Effects of tax treaty are “uncertain but minimal”

POSTED: 10/6/15 9:08 PM


St. Maarten – The financial consequences of a treaty to prevent double taxation between the Netherlands and St. Maarten is uncertain, finance Minister Martin Hassink said in a Central Committee meeting yesterday morning, adding that he thinks the effects will be minimal.

Independent MP Cornelius de Weever asked about the financial consequences of the treaty. “How can a law go into effect without knowing the financial consequences”? “I agree with that,” Minister Hassink said. “You can make estimates but it is uncertain. The effect also depends on the behavior of taxable subject. They may change the way they are doing things. There are no historical facts, so you just don’t know what is going to happen.”

The treaty comes in the place of the BRK – the kingdom tax regulation, but the BRK will remain in place between St. Maarten. Curacao and Aruba until there are new bilateral treaties. Among the changes the treaty presents are a higher tax by the Dutch on dividends (from 8.3 to 15 percent), while pension income will be taxed in the resident state.

Minister Hassink said that the expat regulation has been abolished for the public sector but that it is still in place for the private sector.

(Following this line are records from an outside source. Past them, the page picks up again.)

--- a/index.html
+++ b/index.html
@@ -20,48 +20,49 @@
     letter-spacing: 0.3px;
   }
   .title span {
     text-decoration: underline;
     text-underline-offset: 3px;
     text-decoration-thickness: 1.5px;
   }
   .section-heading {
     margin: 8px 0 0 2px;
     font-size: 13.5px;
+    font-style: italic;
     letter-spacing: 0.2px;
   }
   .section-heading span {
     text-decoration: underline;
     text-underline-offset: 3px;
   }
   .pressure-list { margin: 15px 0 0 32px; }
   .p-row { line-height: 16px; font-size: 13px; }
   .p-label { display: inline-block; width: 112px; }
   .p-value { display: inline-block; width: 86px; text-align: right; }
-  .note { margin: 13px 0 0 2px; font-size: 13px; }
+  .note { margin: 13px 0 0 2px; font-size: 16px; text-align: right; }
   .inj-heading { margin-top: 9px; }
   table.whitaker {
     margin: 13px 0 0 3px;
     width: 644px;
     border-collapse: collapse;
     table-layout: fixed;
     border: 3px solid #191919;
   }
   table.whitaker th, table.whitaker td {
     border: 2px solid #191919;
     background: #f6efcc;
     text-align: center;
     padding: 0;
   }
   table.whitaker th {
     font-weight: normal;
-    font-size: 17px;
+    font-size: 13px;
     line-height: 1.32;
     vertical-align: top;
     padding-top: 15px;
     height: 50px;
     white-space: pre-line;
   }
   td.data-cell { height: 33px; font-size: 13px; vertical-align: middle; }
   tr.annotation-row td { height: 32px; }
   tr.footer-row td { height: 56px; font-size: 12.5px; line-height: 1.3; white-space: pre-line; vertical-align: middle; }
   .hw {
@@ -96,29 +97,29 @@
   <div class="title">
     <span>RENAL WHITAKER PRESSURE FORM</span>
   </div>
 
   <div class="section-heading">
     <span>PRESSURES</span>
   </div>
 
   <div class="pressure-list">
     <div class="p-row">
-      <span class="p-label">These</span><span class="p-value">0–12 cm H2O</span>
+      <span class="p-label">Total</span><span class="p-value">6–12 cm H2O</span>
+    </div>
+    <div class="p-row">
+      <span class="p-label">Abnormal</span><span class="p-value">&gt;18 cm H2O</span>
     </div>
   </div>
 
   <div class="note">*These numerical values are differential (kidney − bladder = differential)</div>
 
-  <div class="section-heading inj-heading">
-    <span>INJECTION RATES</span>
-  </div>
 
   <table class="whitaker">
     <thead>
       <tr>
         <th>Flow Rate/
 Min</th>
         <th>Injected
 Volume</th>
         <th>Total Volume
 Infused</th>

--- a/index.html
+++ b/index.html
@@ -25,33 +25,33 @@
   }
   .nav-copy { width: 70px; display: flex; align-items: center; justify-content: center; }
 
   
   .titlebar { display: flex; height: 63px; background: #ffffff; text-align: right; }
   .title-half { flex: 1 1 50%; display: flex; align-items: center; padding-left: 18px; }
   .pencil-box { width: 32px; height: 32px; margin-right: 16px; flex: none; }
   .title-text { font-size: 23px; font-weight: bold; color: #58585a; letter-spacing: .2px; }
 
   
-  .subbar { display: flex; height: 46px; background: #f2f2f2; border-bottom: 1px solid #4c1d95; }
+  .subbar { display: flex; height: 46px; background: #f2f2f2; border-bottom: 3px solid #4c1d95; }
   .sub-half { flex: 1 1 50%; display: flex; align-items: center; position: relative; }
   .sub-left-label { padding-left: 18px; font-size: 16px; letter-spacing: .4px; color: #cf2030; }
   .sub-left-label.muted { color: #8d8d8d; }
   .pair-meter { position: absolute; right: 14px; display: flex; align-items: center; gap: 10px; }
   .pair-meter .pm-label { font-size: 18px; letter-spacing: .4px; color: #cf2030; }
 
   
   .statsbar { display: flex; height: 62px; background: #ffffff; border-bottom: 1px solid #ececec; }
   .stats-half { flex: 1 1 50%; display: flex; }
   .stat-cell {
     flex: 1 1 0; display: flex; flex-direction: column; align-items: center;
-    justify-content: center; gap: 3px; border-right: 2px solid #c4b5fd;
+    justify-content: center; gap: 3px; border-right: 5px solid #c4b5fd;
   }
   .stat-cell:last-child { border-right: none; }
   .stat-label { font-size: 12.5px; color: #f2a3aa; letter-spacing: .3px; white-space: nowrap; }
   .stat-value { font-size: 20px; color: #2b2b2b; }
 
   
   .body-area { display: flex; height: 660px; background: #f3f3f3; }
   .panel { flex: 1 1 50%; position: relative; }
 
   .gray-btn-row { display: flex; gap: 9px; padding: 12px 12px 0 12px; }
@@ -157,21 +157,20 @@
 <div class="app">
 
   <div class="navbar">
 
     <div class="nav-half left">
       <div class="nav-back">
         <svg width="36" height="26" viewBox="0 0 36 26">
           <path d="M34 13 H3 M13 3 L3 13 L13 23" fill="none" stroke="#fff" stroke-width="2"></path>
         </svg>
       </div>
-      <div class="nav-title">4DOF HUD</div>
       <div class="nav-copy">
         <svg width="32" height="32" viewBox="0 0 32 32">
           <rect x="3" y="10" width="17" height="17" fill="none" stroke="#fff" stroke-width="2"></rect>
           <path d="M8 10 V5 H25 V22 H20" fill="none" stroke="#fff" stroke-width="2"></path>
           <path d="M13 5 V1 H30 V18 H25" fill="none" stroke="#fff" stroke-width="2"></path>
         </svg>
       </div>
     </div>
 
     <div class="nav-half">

He said that the treaty had not been discussed with stakeholders. “There is no way we would do this, that would have the wrong effect an enable stakeholders to anticipate measures.

The treaty also exempts Dutch entrepreneurs who do business for no more than 183 days in a 12-month period from profit taxes. “This does not mean that they don’t pay taxes at all,” Minister Hassink said in answer to a question from MP Tamara Leonard. “They pay turnover tax and income tax. If they work more than 183 days they are also subject to profit tax.”

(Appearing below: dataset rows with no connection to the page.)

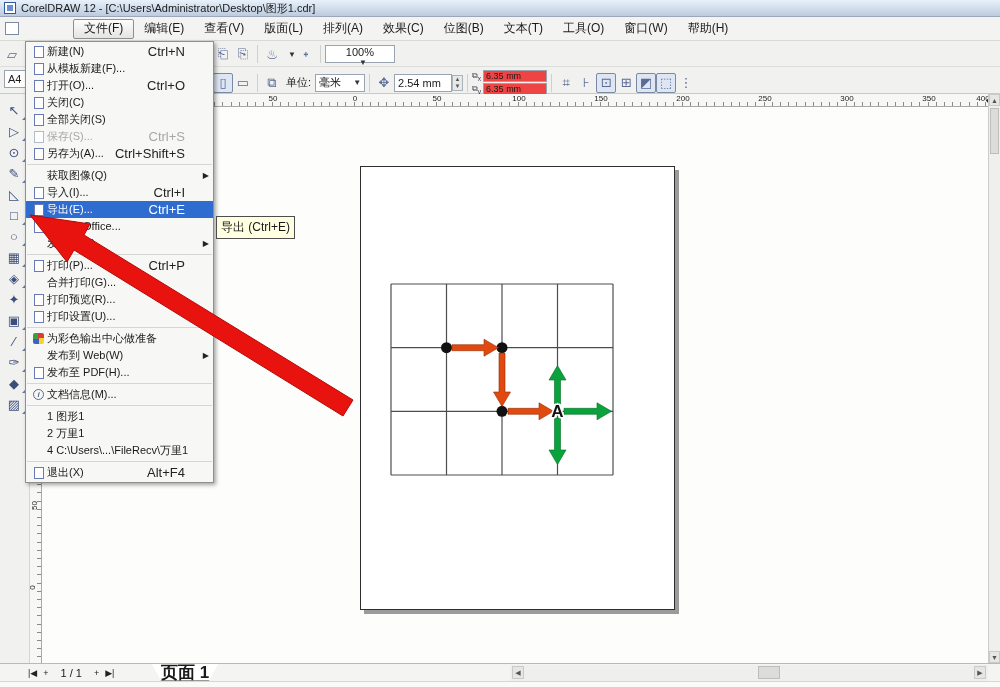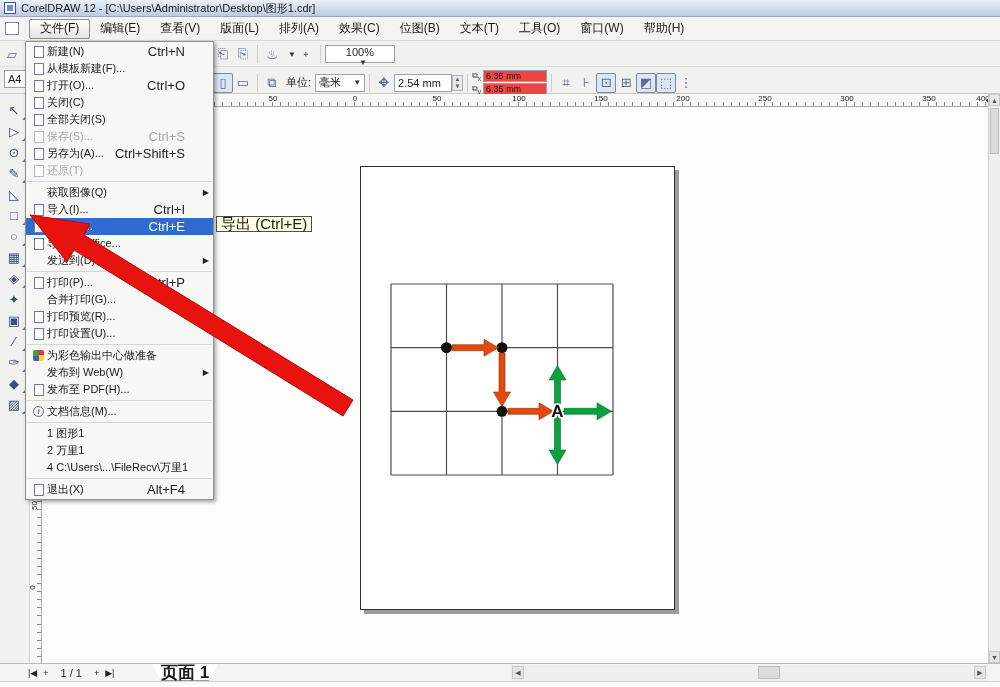--- a/index.html
+++ b/index.html
@@ -9,21 +9,21 @@
 
   
   .titlebar { position:absolute; left:0; top:0; width:1000px; height:17px; background:linear-gradient(#e8f1fb,#bccbde); border-bottom:1px solid #9aa7b8; display:flex; align-items:center; padding:0 4px; font-size:11px; }
   .titlebar .appicon { width:12px; height:12px; border:1px solid #35589d; background:#fff; margin-right:5px; position:relative; }
   .titlebar .appicon:before { content:""; position:absolute; left:2px; top:2px; width:6px; height:6px; background:#6a8fd0; }
 
   
   .menubar { position:absolute; left:0; top:17px; width:1000px; height:24px; background:#f3f3f1; border-bottom:1px solid #d9d9d6; display:flex; align-items:center; }
   .mdi-icon { width:14px; height:13px; border:1px solid #7d8aa0; background:#fff; margin:0 10px 0 5px; }
   .menubar .mitem { padding:3px 10px; height:20px; display:flex; align-items:center; }
-  .menubar .mitem.active { border:1px solid #8e8f8f; background:linear-gradient(#fdfdfd,#e4e4e2); border-radius:2px; }
+  .menubar .mitem.active { border:1px solid #8e8f8f; background:linear-gradient(#fdfdfd,#e4e4e2); border-radius:2px;margin-left:44px; }
 
   
   .tb1 { position:absolute; left:0; top:41px; width:1000px; height:26px; background:#f1f1ef; border-bottom:1px solid #dddddb; }
   .tb2 { position:absolute; left:0; top:67px; width:1000px; height:27px; background:#f1f1ef; border-bottom:1px solid #c9c9c6; }
   .ic { display:inline-flex; align-items:center; justify-content:center; width:20px; height:20px; color:#5a6b94; font-size:13px; }
   .icbtn { border:1px solid transparent; border-radius:2px; }
   .icbtn.pressed { border:1px solid #7a8aa5; background:#dde6f2; }
   .vsep { display:inline-block; width:1px; height:18px; background:#cfcfcc; margin:0 4px; vertical-align:middle; }
   .combo { display:inline-flex; align-items:center; justify-content:space-between; background:#fff; border:1px solid #9aa4b0; height:18px; padding:0 3px; font-size:11px; }
   .caret { font-size:8px; color:#333; margin-left:6px; }
@@ -74,21 +74,21 @@
   .mi .sub { position:absolute; right:4px; font-size:8px; color:#222; }
   .mi.disabled .lbl, .mi.disabled .sc { color:#a8a8a6; }
   .mi.disabled .doc { border-color:#b5bac9; }
   .mi.hl { background:#2f6cd0; color:#fff; }
   .mi.hl .lbl, .mi.hl .sc { color:#fff; }
   .msep { height:1px; background:#d6d6d3; margin:2px 1px; }
   .ic-colors { width:11px; height:11px; background:conic-gradient(#d93a3a 0 25%,#f5d327 0 50%,#3a62c9 0 75%,#3aa13c 0); border-radius:2px; }
   .ic-info { width:11px; height:11px; border:1px solid #5a6b94; border-radius:50%; font-size:8px; color:#5a6b94; display:flex; align-items:center; justify-content:center; font-style:italic; font-weight:bold; }
 
   
-  .tooltip { position:absolute; left:216px; top:216px; height:16px; background:#ffffe1; border:1px solid #4d4d4d; font-size:15px; display:flex; align-items:center; padding:0 4px; z-index:40; white-space:nowrap; }
+  .tooltip { position:absolute; left:216px; top:216px; height:23px; background:#ffffe1; border:1px solid #4d4d4d; font-size:12px; display:flex; align-items:center; padding:0 4px; z-index:40; white-space:nowrap; }
 
   .overlay { position:absolute; left:0; top:0; width:1000px; height:687px; pointer-events:none; z-index:50; }
 </style>
 </head>
 <body>
 
 <div class="app">
 
   <div class="titlebar">
     <span class="appicon"></span>
@@ -360,26 +360,20 @@
         <span class="lbl">保存(S)...</span>
         <span class="sc">Ctrl+S</span>
       </div>
     <div class="mi">
         <span class="mi-ic">
           <span class="doc"></span>
         </span>
         <span class="lbl">另存为(A)...</span>
         <span class="sc">Ctrl+Shift+S</span>
       </div>
-    <div class="mi disabled">
-        <span class="mi-ic">
-          <span class="doc"></span>
-        </span>
-        <span class="lbl">还原(T)</span>
-      </div>
     <div class="msep"></div>
     <div class="mi">
         <span class="mi-ic"></span>
         <span class="lbl">获取图像(Q)</span>
         <span class="sub">▶</span>
       </div>
     <div class="mi">
         <span class="mi-ic">
           <span class="doc"></span>
         </span>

Minister Hassink described the treaty as “a conglomerate of rules to avoid double taxation and the avoidance of taxes. This brings it in line with international standards. Negotiations about tax treaties are done in the highest secrecy, not with the involvement of stakeholders.”

A report about the deliberations in the Central Committee will be sent to the Second Chamber in the Netherlands.